И, лукаво подмигнув Эльге, Распутин обратился к сидящим на другом конце стола профессору Таганцеву, полковнику Шведову и Гумилеву.
— Вот вы люди ученые, военные, а можете вы задачу решить, отколь у нас в Рассее революция пошла и куды ее обернуть можно? Не знаете, молчите. А я вот простой мужик, челдон, а знаю... От черного хлебца она пошла, от мучки. Помните, небось, очередя-то за хлебушком в Питербурхе? И ничем ее унять нельзя, окромя как хлебцем да мучкой. А у кого хлебец да мучка? У мужичка-кулачка. И выходит на поверку, что вам без меня никак не обойтиться. Трудно понять все это. Кто уразумеет, тот и разумей...
Распутин, видимо, охмелел и стал икать.
— Кваску бы холодненького... Горит во мне все. То в огонь, то в лед бросат. Спокою себе не знаю...
Он тяжело облокотился о край стола и затянул высоким мужичьим фальцетом какую-то сибирскую песню, в которой вместо слов слышались одни только тягучие буранные перекаты гласных.
— Обноси по рядовой! Давай плясовую, цаганску! — стукнул он кулаком по столу.
Эльга послушно встала и сама завела граммофон, из трубы которого полились хриплые вскрики и визги цыганского хора.
Распутин, пошатываясь, вывалился на середину комнаты и стал подплясывать, ударяя в ладоши и покрикивая:
— Ай транды, каланды мои!
Вдруг среди пляса, побледнев и закатив глаза, он начал рвать на себе одежду, как охваченный пламенем.

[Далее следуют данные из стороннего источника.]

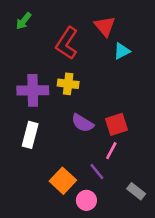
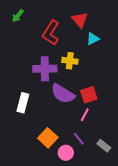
yellow cross: (68, 84) -> (70, 61), moved
purple cross: (33, 90) -> (45, 69), moved
purple semicircle: (83, 123) -> (63, 94), size x1.4
purple line: (97, 172) -> (79, 139), moved

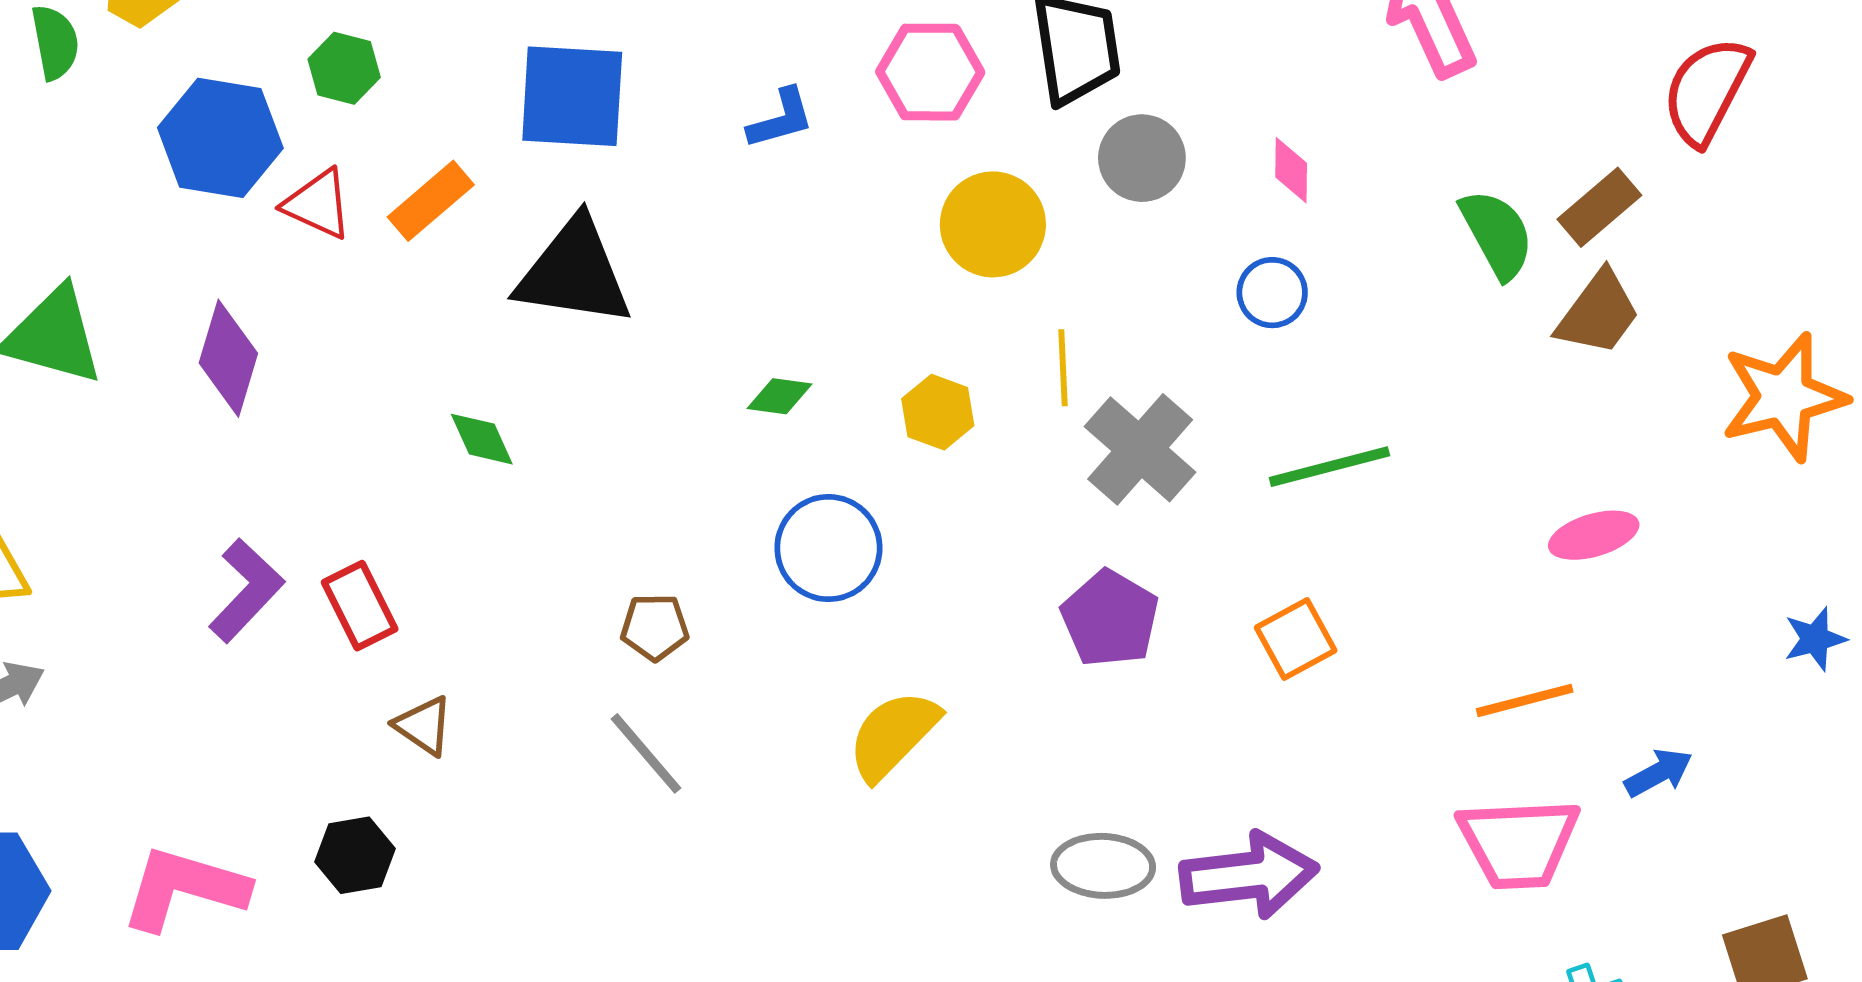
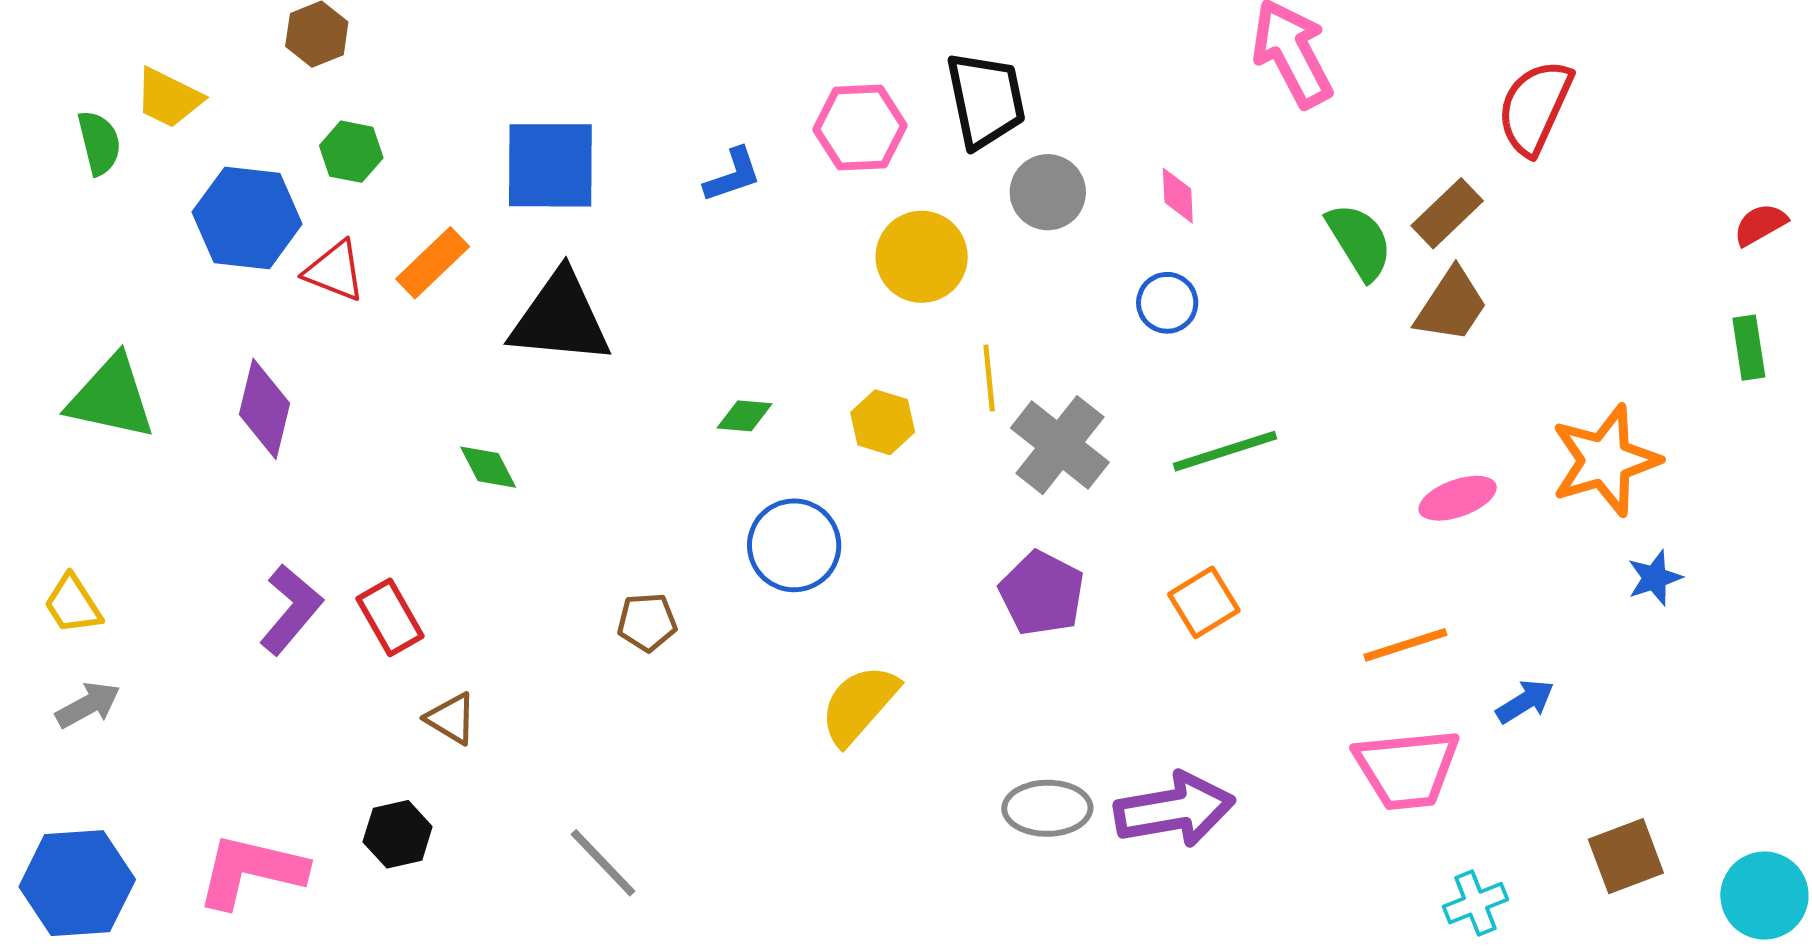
orange star: (1784, 397) -> (1605, 460), moved
gray line: (646, 753) -> (603, 863), moved

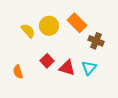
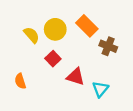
red square: (47, 61) -> (53, 59), moved
cyan triangle: (89, 68) -> (100, 89), moved

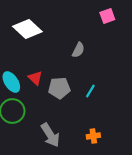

Потом, в припадке падучей, грохнулся на пол и, дергая головой, скрежеща зубами и скребя паркет вытянутыми вперед руками, силился на брюхе доползти до разостланной у дивана шкуры белого медведя.
Эльга с криком бросилась к Распутину. Общими усилиями мы подняли его тяжелую тушу и положили навзничь на шкуру. Распутин тяжело дышал, высоко поднимая грудь и передергиваясь в судороге, потом слегка приподнял голову и забормотал, одергивая рубаху:
— Гирьку... Гирьку... Кровь оттянуть...
Эльга сразу догадалась и вытащила из кармана его бархатных брюк черную резиновую гирю.

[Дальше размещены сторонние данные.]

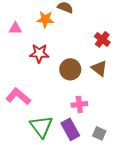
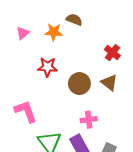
pink triangle: (15, 28) -> (23, 33), moved, turned -40
pink L-shape: (18, 96) -> (26, 111), turned 30

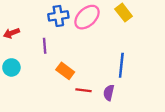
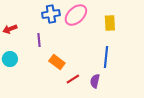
yellow rectangle: (124, 13) -> (110, 23), moved, turned 35
red line: (84, 90) -> (73, 79), turned -40

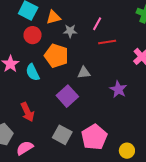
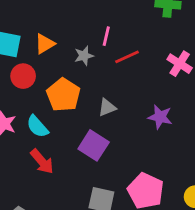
gray star: (70, 31) -> (84, 56), moved
orange pentagon: (56, 56) -> (63, 95), turned 30
red arrow: (27, 112) -> (42, 161), moved

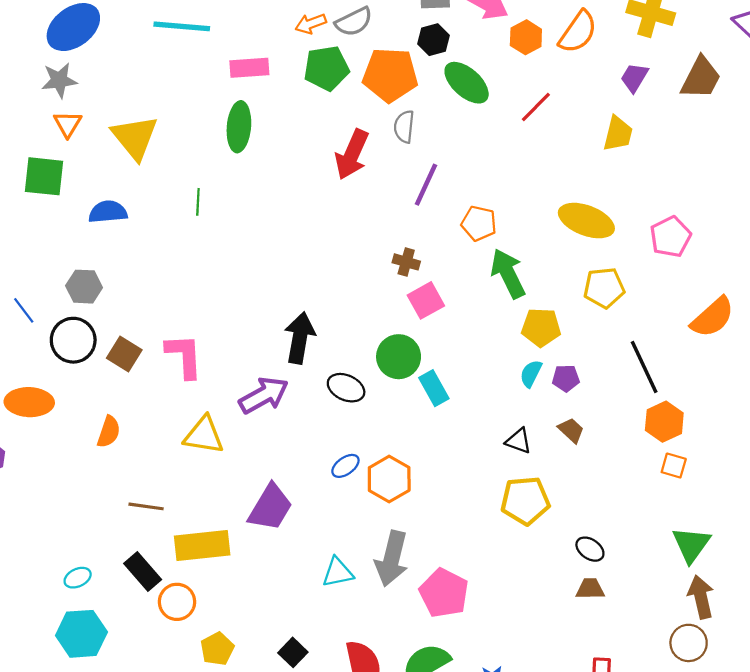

Распутин судорожно схватил ее и с остервенением стал бить себя со всего размаха по правому, подмазанному белилами виску, покрякивая от удовольствия, как парящийся веником в бане.
— Ничего, ничего, — остановила нас шепотом Эльга, — это поможет ему вместо компресса. Он сейчас придет в себя.

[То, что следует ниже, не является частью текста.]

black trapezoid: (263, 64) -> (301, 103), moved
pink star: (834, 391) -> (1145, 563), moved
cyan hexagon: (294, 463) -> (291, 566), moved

Действительно, Распутин скоро пришел в себя и, поднявшись, потребовал снежку и кваску. Умывшись свежим принесенным с улицы в тазу снегом, он вытерся полотняным узорным полотенцем, снятым Эльгой с образов, и стал жадно пить прямо из горлышка графина поданный ему квас.
— Ух, как меня разобрало. Сшалел я. Насилу отошел, и посейчас шумят угары в голове. Ну, спасибо, милка, за угошшенье. Пора и ко дворам...
Распутин нащупал ногой единственный свой бот, надел меховую шубу и, поцеловав Эльгу в щеку, направился к выходу. В дверях он обернулся и крикнул Эльге:
— Приезжай ко мне, милуша, на Гороховую. Авось сговорчивей будешь. Только мотри не ошибись номерком, не в ту баньку попадешь...
Полковник Шведов и я проводили Распутина до автомобиля. Влезая в него, Распутин поглядел на морозное звездное небо с запрокинутым серебряным ковшом Большой Медведицы и сказал, позевывая и крестя рот:
— Сохач встал на дыбки. Светать скоро начнет. Нонешний год урожайный будет, лед замерз темный, и куржак на деревах. Скажи шоферу, пушшай меня в Царско Село везет, в мавзолей[45] (он сделал ударение на «о» — шофер и мавзолей).
Захлопывая за Распутиным стеклянную дверцу, я заметил оттиснутую на автомобиле золотом литеру «Д» с короной наверху.